Se il buongiorno si vede dal mattino è già notte fonda. La campagna elettorale per la scelta del sindaco di Como non è partita nel migliore dei modi e di certo non in quello più adatto alla situazione d’emergenza che sta vivendo la città. Candidature ad alto tasso di autoreferenzialità, divisioni e contrapposizioni dentro e fra i principali schieramenti, outsider ansiosi di regnare sulle macerie amministrative lasciate da un decennio di centrodestra e un lustro di centrosinistra.
Servirebbe altro per una città separata da otto anni dal suo lago anche a causa dei fallimenti di una politica segnata da una feroce contrapposizione e con un’area strategica come l’ex Ticosa che si ritrova a ripartire dal via dopo la fine del rapporto tra il Comune e i privati disposti ad acquistarla. Macigni che richiederebbero persone adatte alla rimozione. Certo, ormai la questione del cantiere sul lungolago, riguarda la Regione. E sembra che la politica comasca, con un certo sollievo, l’abbia rimossa e stia lì a vedere l’effetto che fa. In attesa di capire se da Milano non ci si muova solo in chiave elettoralistica, sarebbe più opportuno rimanere sul pezzo e contribuire, anche da qui, a trovare una soluzione che consenta di venire fuori da questa vergogna nel più breve tempo possibile e con il minor danno.

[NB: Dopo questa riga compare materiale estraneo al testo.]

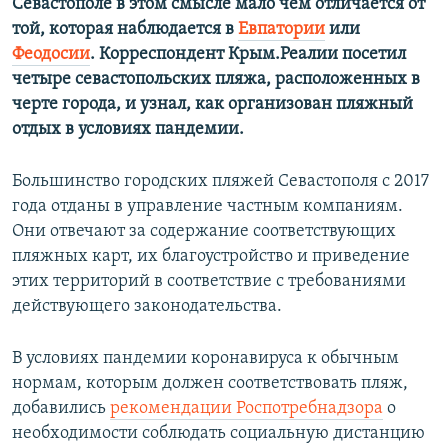
Севастополе в этом смысле мало чем отличается от
той, которая наблюдается в
Евпатории
или
Феодосии
.
Корреспондент Крым.Реалии посетил
четыре севастопольских пляжа, расположенных в
черте города, и узнал, как организован пляжный
отдых в условиях пандемии.
Большинство городских пляжей Севастополя с 2017
года отданы в управление частным компаниям.
Они отвечают за содержание соответствующих
пляжных карт, их благоустройство и приведение
этих территорий в соответствие с требованиями
действующего законодательства.
В условиях пандемии коронавируса к обычным
нормам, которым должен соответствовать пляж,
добавились
рекомендации
Роспотребнадзора
о
необходимости соблюдать социальную дистанцию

Stesso discorso sulla Ticosa. Che fare adesso? Nessuno lo sa o prova a metterci la testa. Poi c’è il traffico. Perché, parafrasando il Jonny Stecchino di Roberto Benigni, si potrebbe dire che il principale problema di Como è la mafia. Preso atto che anche il girone ormai ha fatto il suo tempo e che occorre una strategia per i parcheggi e i flussi in entrata e in uscita dalla convalle, che c’è una bozza di piano in discussione, qual è la direzione da prendere? E come si deve rapportare il capoluogo con il territorio nella fondamentale partita della Aree Vaste? Como, città in trasformazione profonda e vorticosa anche sotto il profilo economico e quello sociale, si gioca una fetta decisiva di futuro nei prossimi cinque anni. Chi guiderà questo processo? Quale figura può avere la spalle abbastanza robuste per farlo? Queste dovrebbero essere la domande a cui rispondere nei prossimi mesi. Magari muovendosi al di fuori delle contrapposizione, coinvolgendo la società civile, le associazioni, i protagonisti della vita cittadina al di fuori del palazzo. Questo non si significa che il prescelto o la prescelta o i prescelti debbano arrivare da lì.

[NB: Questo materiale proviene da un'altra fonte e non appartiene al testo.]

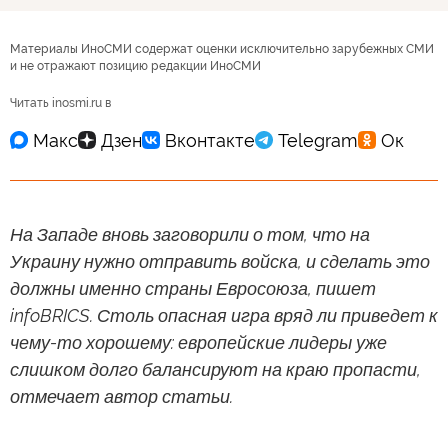
Материалы ИноСМИ содержат оценки исключительно зарубежных СМИ
и не отражают позицию редакции ИноСМИ
Читать inosmi.ru в
На Западе вновь заговорили о том, что на
Украину нужно отправить войска, и сделать это
должны именно страны Евросоюза, пишет
infoBRICS. Столь опасная игра вряд ли приведет к
чему-то хорошему: европейские лидеры уже
слишком долго балансируют на краю пропасти,
отмечает автор статьи.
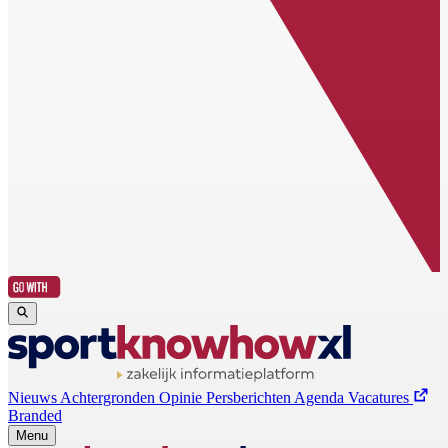
Nieuws
Achtergronden
Opinie
Persberichten
Agenda
Vacatures
Branded
Menu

Anzi, in un momento come questo, con i Municipi a secco di risorse economiche, dovrebbe essere la politica, a fornire soluzioni e uomini all’altezza della sfida.
Invece ci ritroviamo con un centrosinistra che poggia su presunte certezze di consensi sicuri a prescidere dalle persone, in cui i veti incrociati rischiano di partorire un topolino. Dall’altra parte, la candidatura autorevole di Mario Landriscina trova non poche resistenze nella debolezza di un centrodestra che deve riuscire ad andare oltre i suoi confini sempre più ristretti. Insomma il rischio concreto è di riproporre, sui grandi temi, se andrà bene, lo stallo di questi quindici anni. Per Como sarebbe un colpo mortale. Ecco allora che le forze politiche locali dovrebbero farsi un esame di coscienza. E poi magari cominciare a confrontarsi senza pregiudiziali, dentro e fuori i loro orticelli. Per una volta mettano il bene della città davanti a interessi di bottega che hanno davvero poco senso.